Sometimes multiple roles co-exist because they are complementary.
Coordination and credit assignment emerge from simple incentives like wealth flow, rent, birth, and bankruptcy.
This mechanism produces an adaptive population without requiring a central control system.
The paper highlights several 'aha moments' or emerging behaviors, revealing how economic rules lead to self-organization.
For specific environments like MATH, agents are seeded with roles such as Planners, Executors, and Verifiers during initialization.
Planners likely bid early, while verifiers likely make bids after a draft solution is in place.
EOM doesn't hard-code workflows, instead setting up economic rules that lead to self-organizing behaviors resembling learned algorithms.
Performance improves because the economy selects useful action chains, reproduces them, and deletes agents that don’t contribute.
Coordination is an emergent property of selection, not an engineered protocol.
The system gets better at which sequences of agents act, meaning the interaction topology sharpens over time.
This behavior is similar to that observed in the OpenAI Hide-and-Seek paper.
On Finance-Agent-Bench, EOM performance dips early during exploration, later recovering and surpassing initial performance.
The early dip is due to exploration testing alternative specialists.
This is a 'market-like' phenomenon, where early turnover and reallocation temporarily hurt headline performance.
In accelerator design, useful lineages persist, spawn offspring, and dominate auctions, while failed variants go bankrupt.
The unit of learning is not one agent prompt, but an evolving family tree of prompts under wealth selection pressure.
On the hardest accelerator kernels, the society repeatedly converges on a specific tiling/dataflow motif without templates.
The system is not given the motif as a template, and reward is only 'EDP record-breaks' without specific labels.
The system learns a reusable design heuristic through selection.
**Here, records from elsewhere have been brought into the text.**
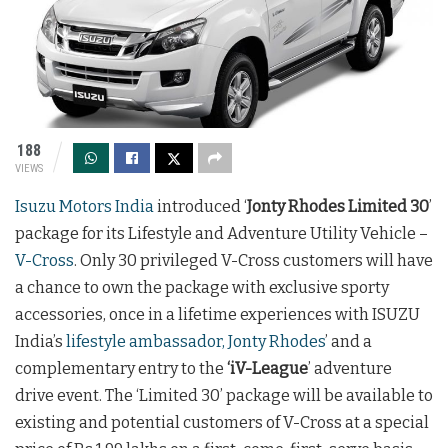
188
VIEWS
Isuzu Motors India
introduced ‘
Jonty Rhodes Limited 30
’
package for its Lifestyle and Adventure Utility Vehicle –
V-Cross
. Only 30 privileged V-Cross customers will have
a chance to own the package with exclusive sporty
accessories, once in a lifetime experiences with ISUZU
India’s
lifestyle ambassador, Jonty Rhodes
’ and a
complementary entry to the
‘iV-League
’ adventure
drive event. The ‘Limited 30’ package will be available to
existing and potential customers of V-Cross at a special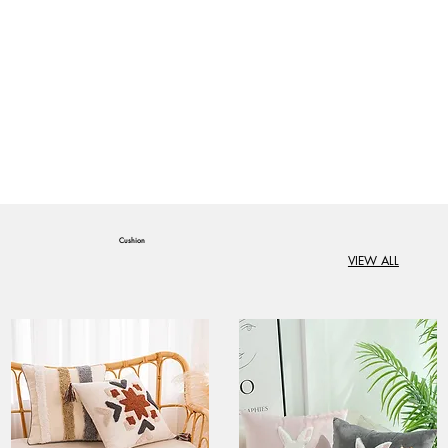
Cushion
VIEW ALL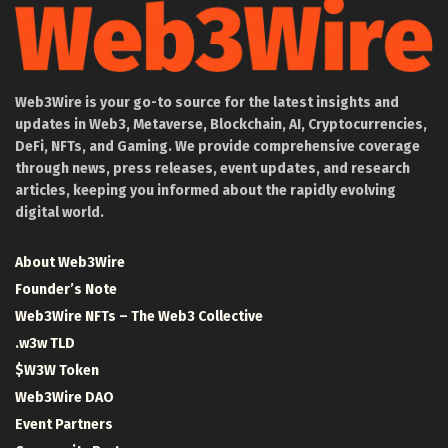
Web3Wire is your go-to source for the latest insights and
updates in Web3, Metaverse, Blockchain, AI, Cryptocurrencies,
DeFi, NFTs, and Gaming. We provide comprehensive coverage
through news, press releases, event updates, and research
articles, keeping you informed about the rapidly evolving
digital world.
About Web3Wire
Founder’s Note
Web3Wire NFTs – The Web3 Collective
.w3w TLD
$W3W Token
Web3Wire DAO
Event Partners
In scientific research, prompts evolve into compact multi-step reasoning routines, with executors internalizing roles and adding self-checks.
An EXECUTER internalizes what previously required other roles.
Mutations add increasingly explicit self-checks such as principle-first, symmetry checks, feasibility checks, and substitution to falsify.
An agent becomes less of a generic text generator and more like a procedural module that runs a learned scientific derivation routine.
In the CloudCast task, the economy selects different workflow shapes based on the workspace state, showing emergent resource-awareness.
CloudCast is an iterative code-optimization task where agents improve a Python program to minimize total data-transfer cost.
The economy selects different workflow shapes depending on whether the workspace is near a high score or uncertain/regressed.
| Workspace State | Workflow Shape |
|---|---|
| Near a high score | short 'read-edit-evaluate-commit' |
| Uncertain/Regressed | longer 'edit-build-evaluate' loops |
This is an emergent resource-awareness behavior, demonstrating a society-level policy of cautious versus aggressive action.